Als der König zum drittenmal ein Fest anstellte, da ging es nicht anders als die vorigenmale. Der Koch sprach zwar "du bist eine Hexe, Rauhthierchen, und thust immer etwas in die Suppe, davon sie so gut wird und dem König besser schmeckt als was ich koche": doch weil es so bat, so ließ er es auf die bestimmte Zeit hingehen. Nun zog es sein Kleid an, das wie die Sterne glänzte, und trat damit in den Saal. Der König tanzte wieder mit der schönen Jungfrau und meinte, daß sie noch niemals so schon gewesen wäre. Und während er tanzte, steckte er ihr, ohne daß sie es merkte, einen goldenen Ring an den Finger, und hatte befohlen, daß der Tanz recht lange währen sollte. Wie er zu Ende war, wollte er sie an den Händen festhalten, aber sie riß sich los und sprang so geschwind unter die Leute, daß sie vor seinen Augen verschwand.
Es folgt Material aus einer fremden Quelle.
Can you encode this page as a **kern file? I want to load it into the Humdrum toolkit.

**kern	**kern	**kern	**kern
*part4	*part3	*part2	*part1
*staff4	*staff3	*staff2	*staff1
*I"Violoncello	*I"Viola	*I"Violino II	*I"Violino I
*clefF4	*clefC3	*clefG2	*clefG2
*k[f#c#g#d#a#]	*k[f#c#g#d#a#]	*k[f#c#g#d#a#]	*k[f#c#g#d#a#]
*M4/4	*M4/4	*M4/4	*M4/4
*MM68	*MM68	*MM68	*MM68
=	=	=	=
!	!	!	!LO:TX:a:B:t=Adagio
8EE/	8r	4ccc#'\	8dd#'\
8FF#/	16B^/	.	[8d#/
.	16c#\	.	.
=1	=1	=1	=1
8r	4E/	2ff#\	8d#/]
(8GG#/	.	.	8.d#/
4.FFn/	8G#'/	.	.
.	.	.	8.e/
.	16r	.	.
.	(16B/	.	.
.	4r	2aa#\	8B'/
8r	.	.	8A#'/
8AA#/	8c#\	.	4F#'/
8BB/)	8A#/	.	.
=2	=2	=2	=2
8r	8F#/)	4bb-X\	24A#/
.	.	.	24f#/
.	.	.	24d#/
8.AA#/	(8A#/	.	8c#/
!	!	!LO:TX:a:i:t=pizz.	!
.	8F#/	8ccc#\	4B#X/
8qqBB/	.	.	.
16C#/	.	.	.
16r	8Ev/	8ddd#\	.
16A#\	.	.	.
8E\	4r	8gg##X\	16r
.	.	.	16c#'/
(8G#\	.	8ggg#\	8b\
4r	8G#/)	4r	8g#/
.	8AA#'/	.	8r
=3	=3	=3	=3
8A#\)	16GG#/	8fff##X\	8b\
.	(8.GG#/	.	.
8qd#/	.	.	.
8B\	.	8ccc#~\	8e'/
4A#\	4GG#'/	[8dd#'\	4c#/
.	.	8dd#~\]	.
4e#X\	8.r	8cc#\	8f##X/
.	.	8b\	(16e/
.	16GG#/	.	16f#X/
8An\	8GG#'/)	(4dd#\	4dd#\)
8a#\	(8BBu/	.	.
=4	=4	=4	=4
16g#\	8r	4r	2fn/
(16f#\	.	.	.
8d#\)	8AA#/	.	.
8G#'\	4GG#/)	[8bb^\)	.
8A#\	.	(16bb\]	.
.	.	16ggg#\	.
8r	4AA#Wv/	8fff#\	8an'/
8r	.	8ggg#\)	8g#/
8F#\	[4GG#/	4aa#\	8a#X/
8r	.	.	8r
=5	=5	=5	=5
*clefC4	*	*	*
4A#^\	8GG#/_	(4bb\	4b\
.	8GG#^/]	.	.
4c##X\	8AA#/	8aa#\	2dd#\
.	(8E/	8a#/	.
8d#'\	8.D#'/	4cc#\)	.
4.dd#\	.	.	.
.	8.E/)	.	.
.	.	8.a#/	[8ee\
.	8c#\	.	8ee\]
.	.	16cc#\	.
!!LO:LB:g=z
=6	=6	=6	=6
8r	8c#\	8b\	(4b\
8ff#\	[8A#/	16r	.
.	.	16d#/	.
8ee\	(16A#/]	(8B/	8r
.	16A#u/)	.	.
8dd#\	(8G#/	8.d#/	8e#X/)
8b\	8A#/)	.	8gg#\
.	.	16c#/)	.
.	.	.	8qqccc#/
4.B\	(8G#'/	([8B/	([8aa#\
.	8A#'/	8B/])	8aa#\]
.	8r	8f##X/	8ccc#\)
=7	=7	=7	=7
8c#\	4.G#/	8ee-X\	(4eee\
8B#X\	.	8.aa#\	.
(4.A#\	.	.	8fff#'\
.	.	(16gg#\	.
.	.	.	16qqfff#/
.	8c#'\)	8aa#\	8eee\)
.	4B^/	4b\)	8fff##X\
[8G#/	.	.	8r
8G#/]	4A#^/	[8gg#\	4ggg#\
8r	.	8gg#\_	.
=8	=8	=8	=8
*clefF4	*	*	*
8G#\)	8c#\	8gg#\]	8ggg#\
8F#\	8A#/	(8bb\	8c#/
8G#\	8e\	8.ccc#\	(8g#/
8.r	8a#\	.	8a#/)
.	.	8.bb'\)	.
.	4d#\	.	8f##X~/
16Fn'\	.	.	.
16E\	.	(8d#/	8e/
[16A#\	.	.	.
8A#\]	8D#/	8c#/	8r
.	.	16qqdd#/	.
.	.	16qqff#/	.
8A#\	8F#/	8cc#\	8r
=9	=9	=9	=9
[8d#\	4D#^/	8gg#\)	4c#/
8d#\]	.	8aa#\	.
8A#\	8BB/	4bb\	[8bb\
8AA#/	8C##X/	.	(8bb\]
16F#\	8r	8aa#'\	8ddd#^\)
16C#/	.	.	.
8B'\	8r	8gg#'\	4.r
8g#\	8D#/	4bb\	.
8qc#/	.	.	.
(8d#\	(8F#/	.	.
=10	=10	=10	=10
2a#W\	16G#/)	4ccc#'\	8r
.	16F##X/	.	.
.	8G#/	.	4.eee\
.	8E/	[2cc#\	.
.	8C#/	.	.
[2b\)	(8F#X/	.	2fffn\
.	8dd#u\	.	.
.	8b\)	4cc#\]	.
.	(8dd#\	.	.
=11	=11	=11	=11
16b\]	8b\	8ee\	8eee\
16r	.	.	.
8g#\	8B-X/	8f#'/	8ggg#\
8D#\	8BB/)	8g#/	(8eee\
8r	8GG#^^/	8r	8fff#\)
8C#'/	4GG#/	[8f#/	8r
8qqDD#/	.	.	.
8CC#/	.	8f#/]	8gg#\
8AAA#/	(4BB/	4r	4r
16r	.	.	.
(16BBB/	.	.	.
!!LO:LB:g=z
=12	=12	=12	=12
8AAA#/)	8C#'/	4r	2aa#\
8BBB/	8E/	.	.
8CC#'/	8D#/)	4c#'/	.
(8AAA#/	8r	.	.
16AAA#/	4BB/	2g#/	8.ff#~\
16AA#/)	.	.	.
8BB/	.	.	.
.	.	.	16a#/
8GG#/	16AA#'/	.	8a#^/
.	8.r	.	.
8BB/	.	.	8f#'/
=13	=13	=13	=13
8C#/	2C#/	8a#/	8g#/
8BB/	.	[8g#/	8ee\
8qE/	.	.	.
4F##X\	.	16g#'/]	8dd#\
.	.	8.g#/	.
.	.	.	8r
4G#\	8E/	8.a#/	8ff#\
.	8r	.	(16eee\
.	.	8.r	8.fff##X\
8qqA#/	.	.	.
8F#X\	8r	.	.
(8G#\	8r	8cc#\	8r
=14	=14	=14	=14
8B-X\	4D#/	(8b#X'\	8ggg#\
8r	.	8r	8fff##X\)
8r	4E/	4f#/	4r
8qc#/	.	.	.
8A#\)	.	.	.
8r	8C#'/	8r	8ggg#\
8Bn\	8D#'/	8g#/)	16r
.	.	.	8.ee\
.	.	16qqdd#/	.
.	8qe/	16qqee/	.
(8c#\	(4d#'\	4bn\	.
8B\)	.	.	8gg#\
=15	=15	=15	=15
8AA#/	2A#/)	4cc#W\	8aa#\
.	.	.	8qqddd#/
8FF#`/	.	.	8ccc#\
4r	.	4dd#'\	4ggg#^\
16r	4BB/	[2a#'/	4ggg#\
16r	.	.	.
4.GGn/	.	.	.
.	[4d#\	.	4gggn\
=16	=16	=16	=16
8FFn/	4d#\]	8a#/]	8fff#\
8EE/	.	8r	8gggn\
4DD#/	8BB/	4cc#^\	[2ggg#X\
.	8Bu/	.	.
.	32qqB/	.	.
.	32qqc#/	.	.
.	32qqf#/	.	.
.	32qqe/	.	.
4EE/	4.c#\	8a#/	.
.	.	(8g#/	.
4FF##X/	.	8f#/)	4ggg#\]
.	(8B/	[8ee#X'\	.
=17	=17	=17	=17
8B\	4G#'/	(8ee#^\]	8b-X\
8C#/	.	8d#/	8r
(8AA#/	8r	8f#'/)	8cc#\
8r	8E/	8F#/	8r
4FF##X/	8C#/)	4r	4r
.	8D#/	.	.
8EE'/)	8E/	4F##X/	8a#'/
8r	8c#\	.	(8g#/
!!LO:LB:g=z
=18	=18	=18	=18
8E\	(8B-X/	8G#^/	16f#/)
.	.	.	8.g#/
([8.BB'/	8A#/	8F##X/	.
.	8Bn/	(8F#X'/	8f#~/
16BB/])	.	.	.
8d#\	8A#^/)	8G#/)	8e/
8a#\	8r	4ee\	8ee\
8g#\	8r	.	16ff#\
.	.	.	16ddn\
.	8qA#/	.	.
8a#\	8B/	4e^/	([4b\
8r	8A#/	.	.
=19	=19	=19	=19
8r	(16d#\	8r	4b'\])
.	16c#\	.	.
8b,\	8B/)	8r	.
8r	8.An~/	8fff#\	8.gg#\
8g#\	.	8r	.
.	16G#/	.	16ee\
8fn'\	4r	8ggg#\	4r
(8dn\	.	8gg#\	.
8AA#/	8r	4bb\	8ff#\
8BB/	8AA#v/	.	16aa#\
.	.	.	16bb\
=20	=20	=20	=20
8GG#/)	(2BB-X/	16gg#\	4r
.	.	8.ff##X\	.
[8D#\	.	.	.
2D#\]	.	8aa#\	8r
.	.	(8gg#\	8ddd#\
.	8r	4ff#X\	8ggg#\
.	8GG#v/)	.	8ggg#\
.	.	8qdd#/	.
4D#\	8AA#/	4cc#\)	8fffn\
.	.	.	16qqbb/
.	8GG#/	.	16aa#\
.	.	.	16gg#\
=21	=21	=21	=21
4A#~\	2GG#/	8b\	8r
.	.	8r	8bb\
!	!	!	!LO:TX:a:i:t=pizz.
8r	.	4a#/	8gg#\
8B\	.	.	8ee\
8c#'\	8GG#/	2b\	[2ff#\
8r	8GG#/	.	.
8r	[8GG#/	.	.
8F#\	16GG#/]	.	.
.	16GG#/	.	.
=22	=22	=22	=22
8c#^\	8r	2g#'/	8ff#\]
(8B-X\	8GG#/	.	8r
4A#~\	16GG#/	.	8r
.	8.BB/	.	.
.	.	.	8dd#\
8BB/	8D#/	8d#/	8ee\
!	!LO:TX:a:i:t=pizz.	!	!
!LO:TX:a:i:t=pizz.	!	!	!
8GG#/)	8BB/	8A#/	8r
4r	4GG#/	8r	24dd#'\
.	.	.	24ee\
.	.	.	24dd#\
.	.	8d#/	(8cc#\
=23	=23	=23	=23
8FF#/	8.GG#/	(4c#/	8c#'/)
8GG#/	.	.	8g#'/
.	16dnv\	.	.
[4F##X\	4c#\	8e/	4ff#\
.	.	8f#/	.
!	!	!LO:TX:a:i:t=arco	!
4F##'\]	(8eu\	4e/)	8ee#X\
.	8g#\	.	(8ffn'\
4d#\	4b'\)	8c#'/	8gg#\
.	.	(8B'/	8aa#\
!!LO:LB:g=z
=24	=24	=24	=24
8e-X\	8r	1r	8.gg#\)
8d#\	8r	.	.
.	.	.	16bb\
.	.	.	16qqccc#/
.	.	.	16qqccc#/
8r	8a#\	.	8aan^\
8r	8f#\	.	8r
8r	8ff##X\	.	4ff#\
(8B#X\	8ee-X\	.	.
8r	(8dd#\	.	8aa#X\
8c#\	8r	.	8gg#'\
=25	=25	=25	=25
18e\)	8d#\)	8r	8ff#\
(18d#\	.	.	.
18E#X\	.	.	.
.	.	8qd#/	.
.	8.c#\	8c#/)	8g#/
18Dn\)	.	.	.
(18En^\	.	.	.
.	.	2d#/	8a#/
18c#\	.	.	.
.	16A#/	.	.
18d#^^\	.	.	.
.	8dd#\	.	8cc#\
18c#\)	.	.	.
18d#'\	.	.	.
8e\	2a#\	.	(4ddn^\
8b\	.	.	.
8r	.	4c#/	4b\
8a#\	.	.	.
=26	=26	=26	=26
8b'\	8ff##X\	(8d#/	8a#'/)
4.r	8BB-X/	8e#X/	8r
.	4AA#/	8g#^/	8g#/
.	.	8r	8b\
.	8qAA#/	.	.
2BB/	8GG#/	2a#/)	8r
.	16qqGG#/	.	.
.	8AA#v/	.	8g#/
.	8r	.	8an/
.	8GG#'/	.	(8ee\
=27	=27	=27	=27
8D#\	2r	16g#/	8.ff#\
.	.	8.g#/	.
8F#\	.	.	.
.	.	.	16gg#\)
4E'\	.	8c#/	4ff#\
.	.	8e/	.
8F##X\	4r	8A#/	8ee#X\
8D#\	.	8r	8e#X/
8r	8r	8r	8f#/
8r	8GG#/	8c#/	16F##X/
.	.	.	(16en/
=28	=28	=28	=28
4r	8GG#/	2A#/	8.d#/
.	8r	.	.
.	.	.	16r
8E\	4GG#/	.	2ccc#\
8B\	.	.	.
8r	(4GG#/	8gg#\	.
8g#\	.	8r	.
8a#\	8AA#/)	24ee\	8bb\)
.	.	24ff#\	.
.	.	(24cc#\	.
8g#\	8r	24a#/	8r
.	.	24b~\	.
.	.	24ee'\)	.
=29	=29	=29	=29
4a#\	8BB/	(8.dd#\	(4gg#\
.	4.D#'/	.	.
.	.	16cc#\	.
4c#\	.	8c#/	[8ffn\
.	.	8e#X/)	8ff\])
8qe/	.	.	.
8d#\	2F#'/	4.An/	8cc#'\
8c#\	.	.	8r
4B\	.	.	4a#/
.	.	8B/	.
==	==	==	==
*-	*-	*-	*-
Sie lief, was sie konnte, in ihr Ställchen unter der Treppe: weil sie aber zu lange und über eine halbe Stunde geblieben war, so konnte sie das schöne Kleid nicht ausziehen, sondern warf nur den Mantel von Pelz darüber, und in der Eile machte sie sich auch nicht ganz rußig, sondern ein Finger blieb weiß. Allerleirauh lief nun in die Küche und kochte dem König die Brotsuppe und legte, wie der Koch fort war, den goldenen Haspel hinein. Der König, als er den Haspel auf dem Grunde fand, ließ Allerleirauh wieder rufen, da bemerkte er den weißen Finger und sah den Ring, den er im Tanze ihr angesteckt hatte. Da ergriff er sie an der Hand und hielt sie fest, und als sie sich losmachen und fortspringen wollte, that sich der Pelzmantel ein wenig auf und das Sternenkleid schimmerte hervor. Der König faßte den Mantel und riß ihn ab. Da kamen die goldenen Haare hervor, und sie stand da in voller Pracht und konnte sich nicht mehr verbergen. Und als sie Ruß und Asche aus ihrem Gesicht gewischt hatte, war sie schöner als man noch jemand auf Erden gesehen hat. Der König aber sprach "du bist meine liebe Braut, und wir scheiden nimmermehr von einander". Darauf ward die Hochzeit gefeiert, und sie lebten vergnügt bis an ihren Tod.